20–23 April 2020

Building real-world data pipelines

Ted Dunning (MapR, an HPE company)
14:0514:45 Wednesday, April 22, 2020
Location: Capital Suite 13

Who is this presentation for?

Data engineers, data architects, developers

Level

Intermediate

Description

Data pipelines are fast becoming a standard fixture in modern systems. Everybody with data has one. Or a dozen. The knowledge of how to build and maintain these pipelines, however, isn’t nearly as widely known as, say, building a data warehouse. The truth is out there, though, and with the right tools, building a maintainable pipeline doesn’t have to be nearly as hard as it seems. Just the way DevOps can simplify the development and deployment of conventional software, an ML Ops approach can simplify building large-scale data pipelines. The benefits are similar in that you gain control and tighten development cycles, but many of the tools and concepts are different.

Ted Dunning demystifies the core building blocks of such pipelines and how to use tools such as TensorFlow (extended), scikit-learn, Apache Flink, and Apache Beam to build, maintain, and monitor them.

Prerequisite knowledge

  • A basic understanding of what a model is and roughly how machine learning is used to build models from data

What you'll learn

  • Learn the most current techniques for building and maintaining data pipelines
Photo of Ted Dunning

Ted Dunning

MapR, an HPE company

Ted Dunning is the chief technology officer at MapR, an HPE company. He’s also a board member for the Apache Software Foundation; a PMC member; and committer on a number of projects. Ted has years of experience with machine learning and other big data solutions across a range of sectors. He’s contributed to clustering, classification, and matrix decomposition algorithms in Mahout and to the new Mahout Math library and designed the t-digest algorithm used in several open source projects and by a variety of companies. Previously, Ted was chief architect behind the MusicMatch (now Yahoo Music) and Veoh recommendation systems and built fraud-detection systems for ID Analytics (LifeLock). Ted has coauthored a number of books on big data topics, including several published by O’Reilly related to machine learning, and has 24 issued patents to date plus a dozen pending. He holds a PhD in computing science from the University of Sheffield. When he’s not doing data science, he plays guitar and mandolin. He also bought the beer at the first Hadoop user group meeting.

^^^^

**WORK INSTRUCTIONS:**
(a) According to the session page, where did Ted Dunning earn his PhD?
(b) Duplicate the stretch of the session page from "14:0514:45 Wednesday, April" through "concepts are different.".
Rely only on the session page when answering.

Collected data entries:
^^^^

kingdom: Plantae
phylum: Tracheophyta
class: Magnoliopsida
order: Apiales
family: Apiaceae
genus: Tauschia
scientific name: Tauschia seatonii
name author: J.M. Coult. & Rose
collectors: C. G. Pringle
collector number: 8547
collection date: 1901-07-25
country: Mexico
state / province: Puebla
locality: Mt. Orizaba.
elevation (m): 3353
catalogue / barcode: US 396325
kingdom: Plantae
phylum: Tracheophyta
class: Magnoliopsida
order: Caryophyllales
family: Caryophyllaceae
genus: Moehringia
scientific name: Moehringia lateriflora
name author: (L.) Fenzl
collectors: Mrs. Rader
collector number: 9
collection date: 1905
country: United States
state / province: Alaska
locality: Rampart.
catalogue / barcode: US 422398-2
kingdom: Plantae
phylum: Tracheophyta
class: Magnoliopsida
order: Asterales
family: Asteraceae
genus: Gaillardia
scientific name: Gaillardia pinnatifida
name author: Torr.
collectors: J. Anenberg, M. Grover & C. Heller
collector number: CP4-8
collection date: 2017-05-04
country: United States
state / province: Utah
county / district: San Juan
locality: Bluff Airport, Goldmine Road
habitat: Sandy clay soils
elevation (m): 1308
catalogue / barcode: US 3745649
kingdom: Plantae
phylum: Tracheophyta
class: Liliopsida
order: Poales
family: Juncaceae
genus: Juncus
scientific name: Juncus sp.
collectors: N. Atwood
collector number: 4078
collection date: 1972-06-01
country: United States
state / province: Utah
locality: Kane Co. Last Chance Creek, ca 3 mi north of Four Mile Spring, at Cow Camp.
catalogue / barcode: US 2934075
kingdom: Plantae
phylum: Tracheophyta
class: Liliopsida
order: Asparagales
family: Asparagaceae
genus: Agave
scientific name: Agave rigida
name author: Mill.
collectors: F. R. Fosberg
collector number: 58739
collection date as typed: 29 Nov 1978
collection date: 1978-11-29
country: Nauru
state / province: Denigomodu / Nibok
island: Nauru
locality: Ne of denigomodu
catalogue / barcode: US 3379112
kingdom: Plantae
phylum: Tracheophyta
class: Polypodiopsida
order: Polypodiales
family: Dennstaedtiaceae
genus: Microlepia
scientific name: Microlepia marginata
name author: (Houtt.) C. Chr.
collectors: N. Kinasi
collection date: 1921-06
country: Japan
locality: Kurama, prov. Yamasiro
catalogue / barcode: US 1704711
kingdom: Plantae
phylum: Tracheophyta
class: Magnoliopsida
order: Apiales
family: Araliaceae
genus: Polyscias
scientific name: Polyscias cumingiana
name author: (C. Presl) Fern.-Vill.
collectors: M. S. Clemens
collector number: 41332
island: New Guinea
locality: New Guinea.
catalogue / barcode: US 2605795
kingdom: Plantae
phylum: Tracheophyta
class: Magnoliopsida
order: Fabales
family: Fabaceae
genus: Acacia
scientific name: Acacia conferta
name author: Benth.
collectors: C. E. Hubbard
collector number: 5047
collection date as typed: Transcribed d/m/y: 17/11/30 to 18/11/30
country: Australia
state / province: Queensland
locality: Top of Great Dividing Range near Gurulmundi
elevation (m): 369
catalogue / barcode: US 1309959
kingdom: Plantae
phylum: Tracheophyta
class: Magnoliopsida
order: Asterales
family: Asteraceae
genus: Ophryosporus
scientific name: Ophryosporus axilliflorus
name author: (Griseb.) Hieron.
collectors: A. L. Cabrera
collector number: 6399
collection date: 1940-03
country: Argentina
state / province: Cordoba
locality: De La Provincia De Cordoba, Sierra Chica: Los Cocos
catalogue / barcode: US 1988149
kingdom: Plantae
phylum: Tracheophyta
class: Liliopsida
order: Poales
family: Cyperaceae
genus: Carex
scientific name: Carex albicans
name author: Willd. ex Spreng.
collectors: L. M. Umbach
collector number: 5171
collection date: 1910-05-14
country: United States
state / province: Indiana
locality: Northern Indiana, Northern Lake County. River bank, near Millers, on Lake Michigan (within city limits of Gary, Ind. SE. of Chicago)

^^^^

**PER-TASK OUTPUTS:**
(a) He earned a PhD in computing science from the University of Sheffield.

(b)
14:0514:45 Wednesday, April 22, 2020
Location: Capital Suite 13

Who is this presentation for?

Data engineers, data architects, developers

Level

Intermediate

Description

Data pipelines are fast becoming a standard fixture in modern systems. Everybody with data has one. Or a dozen. The knowledge of how to build and maintain these pipelines, however, isn’t nearly as widely known as, say, building a data warehouse. The truth is out there, though, and with the right tools, building a maintainable pipeline doesn’t have to be nearly as hard as it seems. Just the way DevOps can simplify the development and deployment of conventional software, an ML Ops approach can simplify building large-scale data pipelines. The benefits are similar in that you gain control and tighten development cycles, but many of the tools and concepts are different.